READING TEXT:
--

# Testing Optimal Transport Solver (OTS) on Images Benchmark
**GPU-only implementation.**

In [None]:
import os, sys
sys.path.append("..")

import matplotlib
import numpy as np
import matplotlib.pyplot as plt
%matplotlib inline 

import numpy as np
import torch
import gc

import pandas as pd

from sklearn.decomposition import PCA
from src.tools import unfreeze, freeze
from src.resnet2 import ResNet_G, weights_init_G, ResNet_D
from src.icnn import View
from torch import nn
import src.map_benchmark as mbm
from src.unet import UNet
import torch.nn.functional as F

from tqdm import tqdm_notebook
from IPython.display import clear_output

## Changable Config

In [None]:
BATCH_SIZE = 64
GPU_DEVICE = 7

T_ITERS = 10
MAX_ITER = 25000

assert torch.cuda.is_available()
torch.cuda.set_device(GPU_DEVICE)
torch.manual_seed(0x000000); np.random.seed(0x000000)

OUT_PATH = '../checkpoints/IPM_vs_OTS/'
if not os.path.exists(OUT_PATH):
    os.makedirs(OUT_PATH)

## Benchmark Loading

In [None]:
benchmark = mbm.CelebA64Benchmark(which='Early', batch_size=BATCH_SIZE)

# Swap output and input
X_sampler = benchmark.output_sampler
Y_sampler = benchmark.input_sampler

## Fixed images for plotting

In [None]:
Y_fixed = Y_sampler.sample(10).requires_grad_(True)
X_fixed = benchmark.output_sampler.potential.push(Y_fixed).detach()
Y_fixed.requires_grad_(False)

## Initializing networks

In [None]:
# Generator
T = nn.Sequential(
    View(3,64,64),
    UNet(n_channels=3, n_classes=3),
    View(64*64*3)
)
T = T.cuda()

In [None]:
# Potential
D = nn.Sequential(
    View(3, 64, 64),
    ResNet_D(),
)

def weights_init_D(m):
    classname = m.__class__.__name__
    if classname.find('Conv') != -1:
        nn.init.kaiming_normal_(m.weight, mode='fan_out', nonlinearity='leaky_relu')
    elif classname.find('BatchNorm') != -1:
        nn.init.constant_(m.weight, 1)
        nn.init.constant_(m.bias, 0)

D.apply(weights_init_D)
D = D.cuda()

--

Stored dataset items:
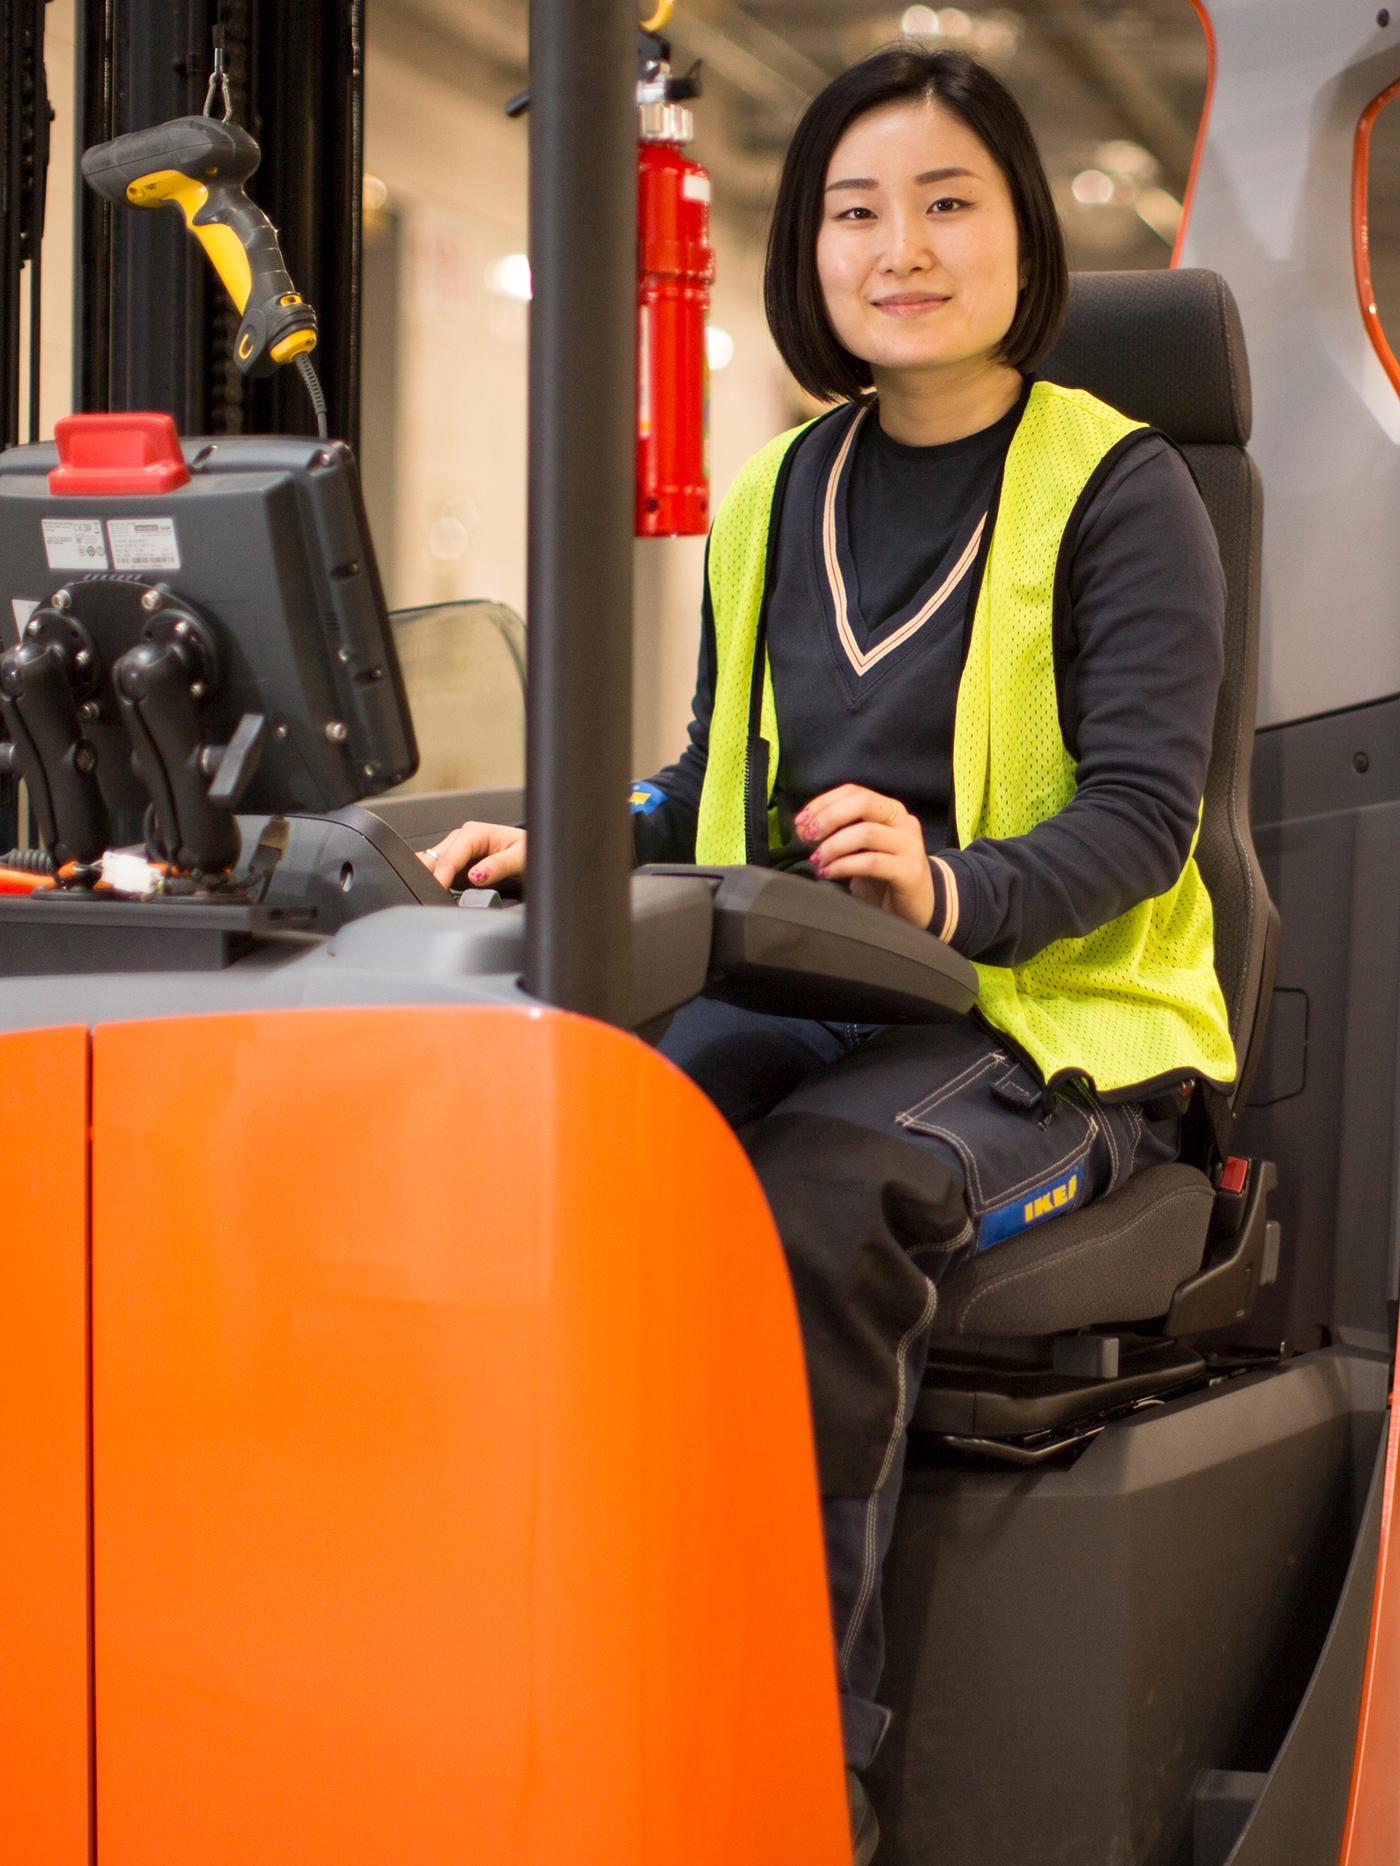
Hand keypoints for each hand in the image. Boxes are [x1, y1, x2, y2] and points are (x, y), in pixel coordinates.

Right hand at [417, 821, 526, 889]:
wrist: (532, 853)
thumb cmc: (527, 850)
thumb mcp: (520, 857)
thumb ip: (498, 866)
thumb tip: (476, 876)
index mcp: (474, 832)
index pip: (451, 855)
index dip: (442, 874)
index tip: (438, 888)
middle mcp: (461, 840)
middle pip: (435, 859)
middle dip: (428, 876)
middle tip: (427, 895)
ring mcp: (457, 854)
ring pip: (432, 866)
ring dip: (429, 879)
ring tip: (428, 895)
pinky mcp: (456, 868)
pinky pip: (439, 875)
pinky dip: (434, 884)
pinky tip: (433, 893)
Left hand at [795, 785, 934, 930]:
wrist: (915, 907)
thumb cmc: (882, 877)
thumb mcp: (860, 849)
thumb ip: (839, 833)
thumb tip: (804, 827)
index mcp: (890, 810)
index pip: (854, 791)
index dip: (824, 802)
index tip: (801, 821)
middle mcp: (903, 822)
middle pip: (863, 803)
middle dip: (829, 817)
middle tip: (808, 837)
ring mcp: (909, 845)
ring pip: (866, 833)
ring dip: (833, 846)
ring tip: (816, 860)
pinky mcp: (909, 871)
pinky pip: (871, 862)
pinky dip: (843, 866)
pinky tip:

--

YOUR INSTRUCTIONS: Rewrite the OTS benchmark notebook between "# Swap output" and "Y_fixed = Y_sampler.sample(10).requires_grad_(True)", inclusive, with "Swap" changed to "Exchange". Rely only on the notebook text, not on the records.

REPLY TO THE EXERCISE:
# Exchange output and input
X_sampler = benchmark.output_sampler
Y_sampler = benchmark.input_sampler

## Fixed images for plotting

In [None]:
Y_fixed = Y_sampler.sample(10).requires_grad_(True)